• **Material for the task**
++++++

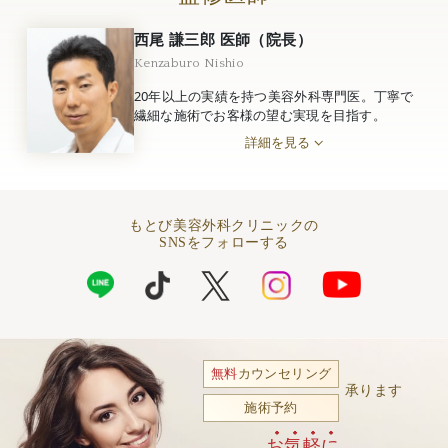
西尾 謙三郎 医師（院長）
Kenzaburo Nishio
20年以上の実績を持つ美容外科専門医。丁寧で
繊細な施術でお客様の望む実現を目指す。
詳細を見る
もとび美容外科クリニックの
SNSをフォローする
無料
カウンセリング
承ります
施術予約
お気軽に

++++++

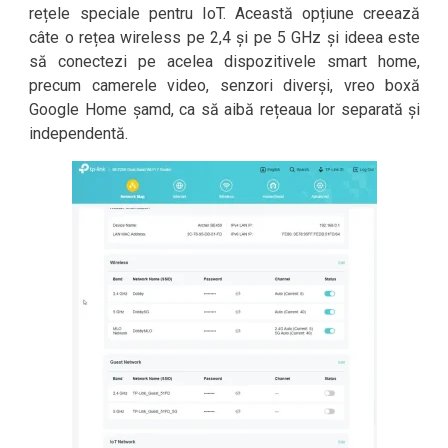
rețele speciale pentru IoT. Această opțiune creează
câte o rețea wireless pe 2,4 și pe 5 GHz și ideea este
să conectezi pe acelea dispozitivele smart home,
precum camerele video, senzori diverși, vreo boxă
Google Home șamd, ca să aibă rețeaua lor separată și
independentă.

++++++

• **Work request**
Every line from the line containing "Google Home șamd, ca" through the line containing "independentă." in the records above must be retyped exactly. Leave out the rest.

• **Result of this task**
Google Home șamd, ca să aibă rețeaua lor separată și
independentă.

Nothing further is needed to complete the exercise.